Federer, 36, recovered from back and knee problems in 2016 to win the Australian Open and Wimbledon titles last year, and that saw him beat fellow nominees Nadal, Cristiano Ronaldo and British trio Chris Froome, Mo Farah and Lewis Hamilton to claim the sportsman of the year prize.
Upon receiving the award, an emotional Federer said: "To my rival Rafa, I wanted to just give a shoutout to him.
"He had an unbelievable year himself. We had a great battle and it's because of a guy like him, I feel like I've become a better player as well.
"He could very well be here as well and standing here with this award. He's an incredible player, incredible friend, an incredible athlete."
Federer expanded on his relationship with Nadal at a news conference after the event, adding: "All the matches that you've played against one another, they sort of connect you to some extent.

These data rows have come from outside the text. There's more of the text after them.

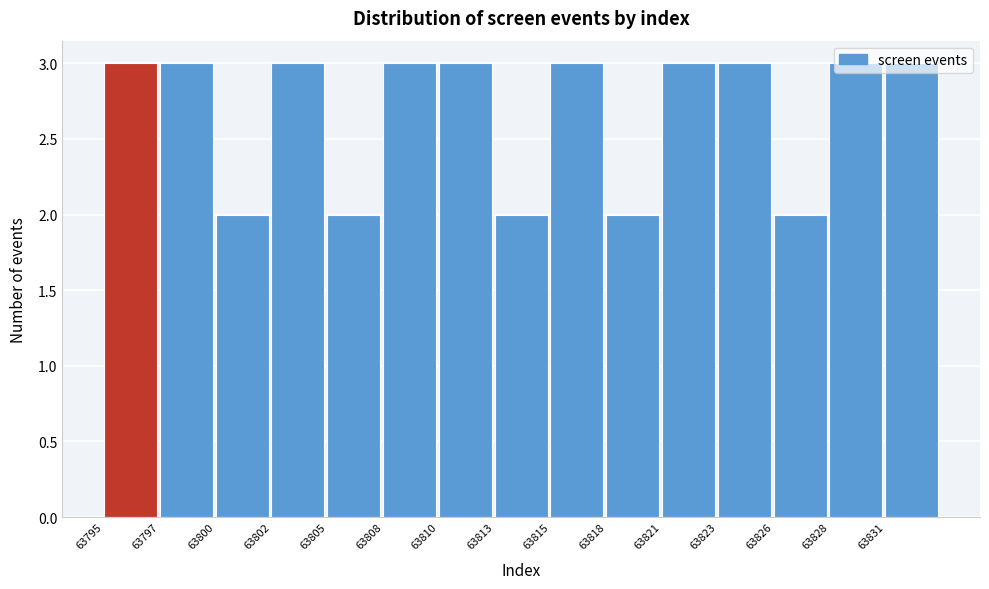

What is the value of the 1st bar from the left?

3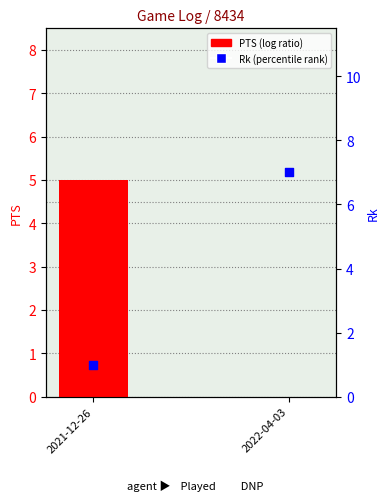

What are all the series names shown in the legend?

PTS (log ratio), Rk (percentile rank)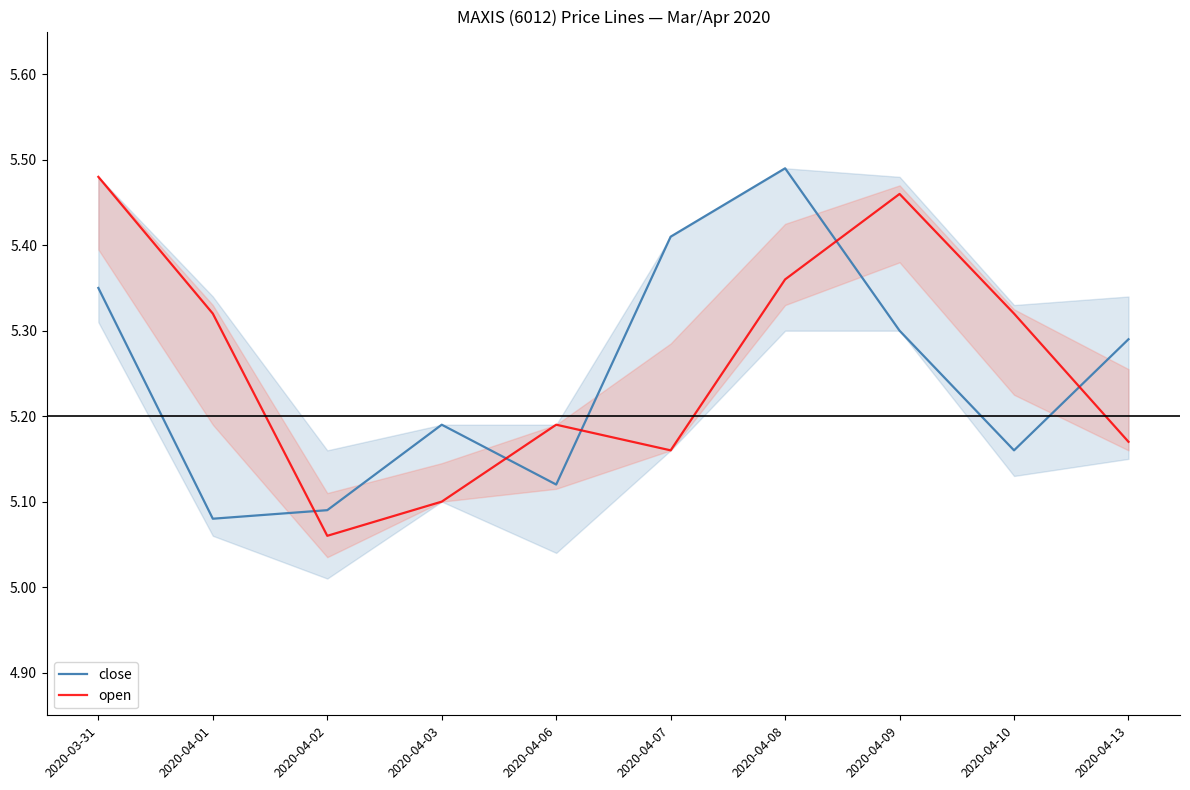

Is the value of close at 2020-04-01 greater than the value of open at 2020-04-10?

No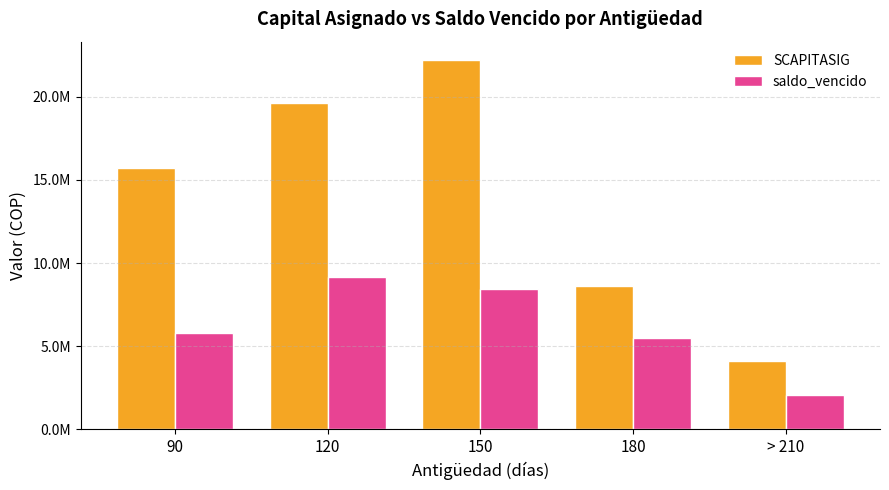

What is the label of the 4th bar from the right?

120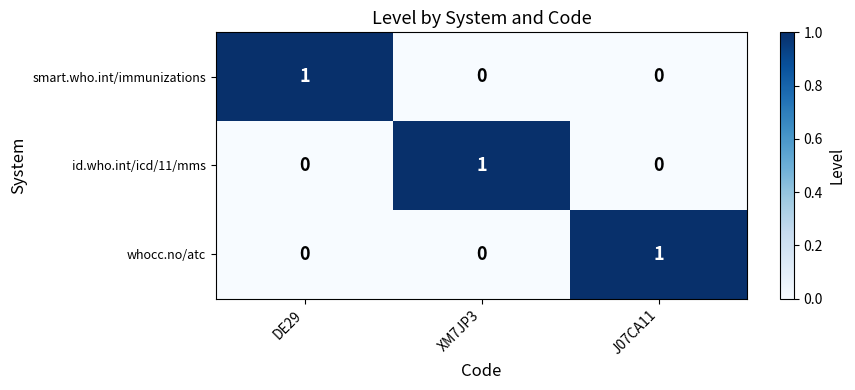

The id.who.int/icd/11/mms series shows 0 at DE29. True or false?

True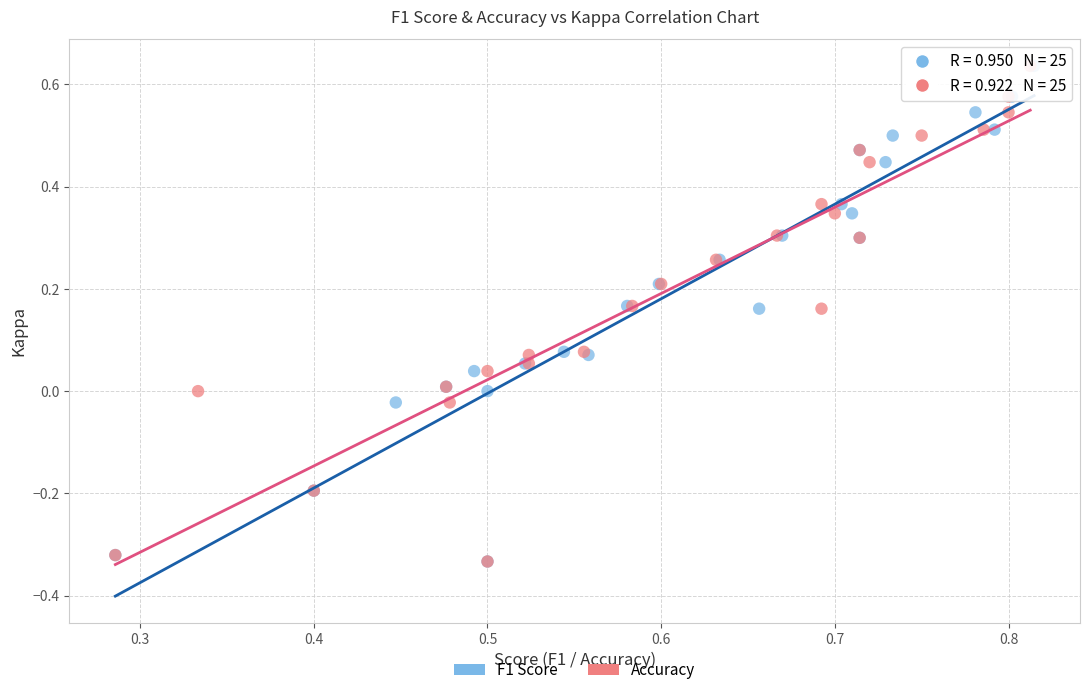

What are all the series names shown in the legend?

F1 Score, Accuracy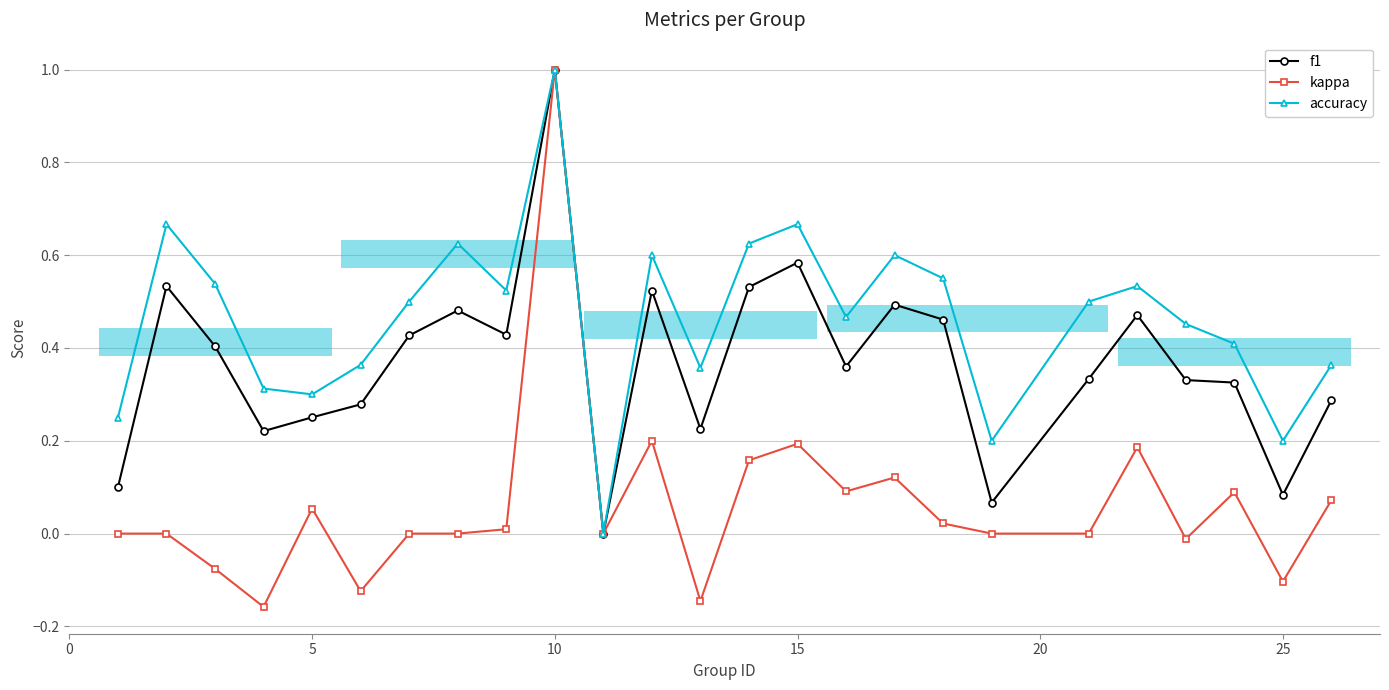

Which label corresponds to the largest value in the chart?

10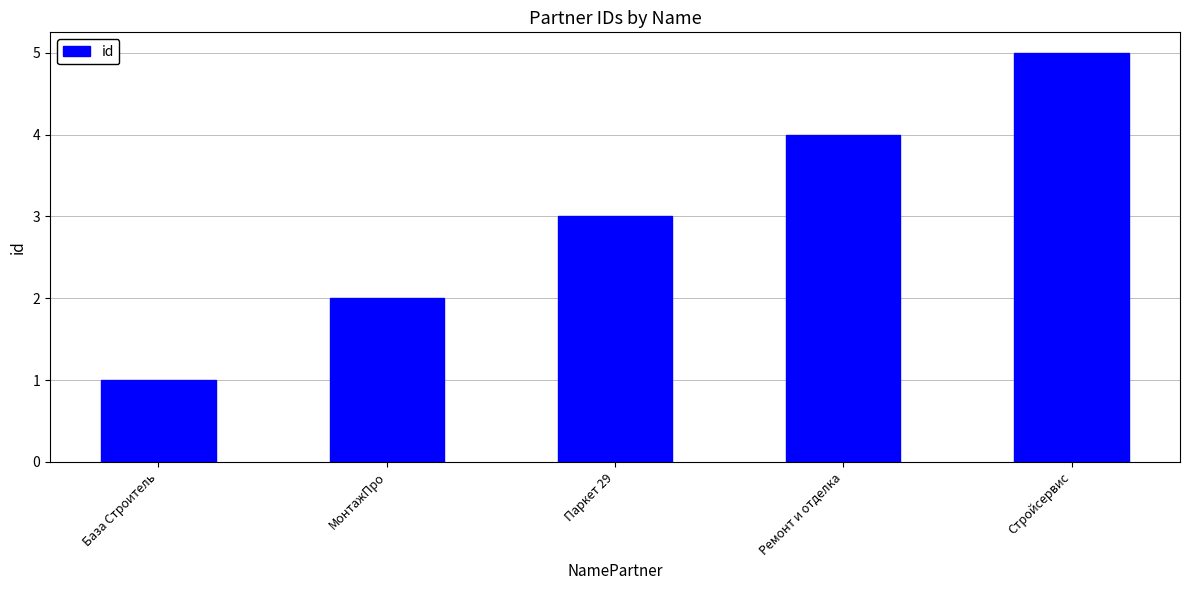

Between Паркет 29 and Ремонт и отделка, which is larger?

Ремонт и отделка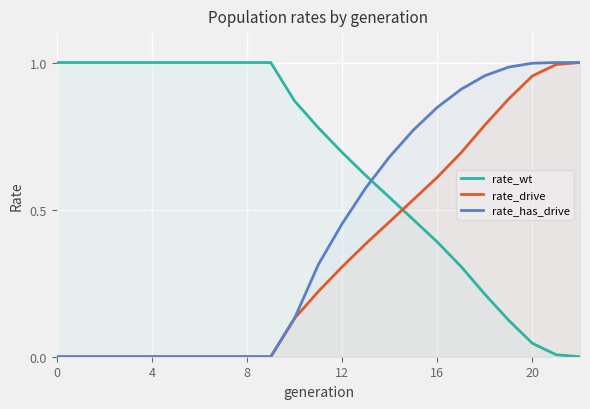

Which series has the largest range (max minus min)?

rate_wt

"When you lose against a guy 9-7 in the fifth [set] or you win 9-7 in the fifth, it leaves something special there for everyone.
"Whenever you walk past a guy, you know there was a match that really shaped your character maybe as well."
The 20-time Grand Slam champion also revealed that the constant questions he has faced about possible retirement for nearly a decade have driven him on.
"It's like a hammer banging at the door, eventually you feel like it's going to break through," he added.
"You have to hold back the door and just not let that come to you. I think it's made me extremely resilient and strong, having to answer all these questions.
"I think this has been a big challenge for me, just not letting that get to my head and truly listening to myself and my team. Can I actually still win? As long as I believe truly I can still win, then I believe it was worth it to come back. That's the feeling I had. I feel like I never really let that [negativity] come to me.
"It's been wonderful -- not to prove people wrong, but just to prove myself and my team right."